Manila Bulletin
By JAMES A. LOYOLA
November 5, 2011, 1:00am
MANILA, Philippines — The Power Sector Assets and Liabilities and Management (PSALM) Corporation will begin the privatization of Power Barges (PB) 101, 102, 103 and 104 before the end of the year.
PSALM president Emmanuel R. Ledesma, Jr. said that the PSALM Board has approved the sale of the power barges with the condition to transfer the barges to Mindanao to augment the power supply in the region.
The transfer will occur after the power situation stabilizes in the Visayas where the power barges are currently moored. The power barges are movable and can be relocated anywhere with adequate mooring structures.
Ledesma added that PSALM, in coordination with the Department of Energy, has yet to finalize the timeline and the details for the relocation. All transfer costs will be for the account of the winning bidder.
Designed as base-load plants, PB 101, 102, 103 and 104 are nominal 32-megawatt (MW) barge-mounted bunker-fired diesel generating power stations that consist of four identical Hitachi-Sulzer diesel generator units rated at 8 MW each.
The National Power Corporation bought the power barges from a Japanese firm, Hitachi Zosen Corporation. These barges were used to help ease a severe power shortage in the Philippines, providing the required support in the Visayas and Mindanao regions.
Commissioned in 1981, PB 101 and PB 102 are currently moored at Bo. Obrero, Iloilo City, while PB 103 and 104, which were commissioned in 1985, are moored at Botongon, Estancia, Iloilo, and at the Holcim Compound, Ilang, Davao City, respectively.
Since they began operation, these barges had been moved to various locations to meet technical requirements "usually a power shortage" or to provide reactive power support to improve voltage regulation at the end of very long transmission circuits.
Meanwhile, PSALM clarified that the power rates for economic zones is not a matter that only PSALM can undertake. It is a product of a contractual agreement between the power customer, in this case the economic zones, and the power supplier.

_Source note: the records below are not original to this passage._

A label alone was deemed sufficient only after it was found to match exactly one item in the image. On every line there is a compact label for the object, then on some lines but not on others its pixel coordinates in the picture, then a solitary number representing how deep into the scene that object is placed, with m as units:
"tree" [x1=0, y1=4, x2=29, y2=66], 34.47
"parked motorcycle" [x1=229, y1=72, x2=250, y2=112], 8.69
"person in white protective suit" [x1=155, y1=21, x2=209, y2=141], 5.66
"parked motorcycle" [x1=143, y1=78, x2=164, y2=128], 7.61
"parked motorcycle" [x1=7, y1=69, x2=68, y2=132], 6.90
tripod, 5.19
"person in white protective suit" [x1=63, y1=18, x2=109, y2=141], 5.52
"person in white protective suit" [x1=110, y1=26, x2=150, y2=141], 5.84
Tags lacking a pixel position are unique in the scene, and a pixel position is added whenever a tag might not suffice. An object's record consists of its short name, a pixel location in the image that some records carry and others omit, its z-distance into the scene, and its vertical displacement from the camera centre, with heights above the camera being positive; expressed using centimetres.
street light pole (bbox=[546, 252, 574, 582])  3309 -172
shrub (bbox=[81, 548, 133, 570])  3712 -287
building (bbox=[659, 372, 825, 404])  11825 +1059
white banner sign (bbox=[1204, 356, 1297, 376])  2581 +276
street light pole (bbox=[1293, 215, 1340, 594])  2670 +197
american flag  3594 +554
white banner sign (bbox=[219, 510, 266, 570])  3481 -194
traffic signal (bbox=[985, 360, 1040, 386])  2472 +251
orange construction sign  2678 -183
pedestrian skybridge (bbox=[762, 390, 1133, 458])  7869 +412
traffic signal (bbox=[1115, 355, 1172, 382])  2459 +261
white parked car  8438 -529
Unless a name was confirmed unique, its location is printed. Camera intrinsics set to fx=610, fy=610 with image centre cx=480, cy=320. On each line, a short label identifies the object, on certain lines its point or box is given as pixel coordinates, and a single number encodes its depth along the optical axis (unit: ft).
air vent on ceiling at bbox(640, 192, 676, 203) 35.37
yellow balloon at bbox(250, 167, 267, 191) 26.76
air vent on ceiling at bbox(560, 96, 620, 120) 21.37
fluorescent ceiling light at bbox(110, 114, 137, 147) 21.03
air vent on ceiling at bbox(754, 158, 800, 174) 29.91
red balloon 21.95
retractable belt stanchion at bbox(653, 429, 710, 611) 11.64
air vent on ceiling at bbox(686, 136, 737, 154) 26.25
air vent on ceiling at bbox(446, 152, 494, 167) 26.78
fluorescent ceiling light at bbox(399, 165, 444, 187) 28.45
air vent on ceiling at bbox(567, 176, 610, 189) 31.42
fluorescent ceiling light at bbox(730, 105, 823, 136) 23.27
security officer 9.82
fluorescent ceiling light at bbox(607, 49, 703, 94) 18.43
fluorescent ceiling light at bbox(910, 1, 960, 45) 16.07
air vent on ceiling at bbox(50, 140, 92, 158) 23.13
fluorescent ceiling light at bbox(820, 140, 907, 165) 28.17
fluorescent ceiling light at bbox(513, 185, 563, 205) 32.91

After the privatization of most Luzon plants previously owned by the Napocor, PSALM ceased to become the sole supplier of electricity from which the ecozones may procure energy.
PSALM made the clarification in light of the request of the Manila Electric Co. (Meralco), the Philippine Economic Zone Authority (PEZA), and the members of the Semiconductor and Electronics Industries in the Philippines Inc. (SEIPI) to retain the power rate discount inside the economic zones.
Meralco, PEZA, and SEIPI sent separate letters to NPC asking the state-owned company to extend the lower rates until December 2012.
Ledesma said the ecozone rates are a component of the power supply contract between PSALM and Meralco, which will expire on 25 December 2011. Upon expiration of the contract, Meralco will be free to contract with other power generation companies.
“Although we fully understand the possible implications of this decision to the economy, it is no longer reasonable for us to renew the power supply contract with Meralco given the limited supply that PSALM currently has and the high operating costs of generating power from the remaining PSALM-owned plants in Luzon,” Ledesma said.
He added that, “upon expiration of the Meralco power supply contract, the customer is free to contract and negotiate with any power producer. As with any power supply contract, the power rate will depend on the contractual agreement between the parties.”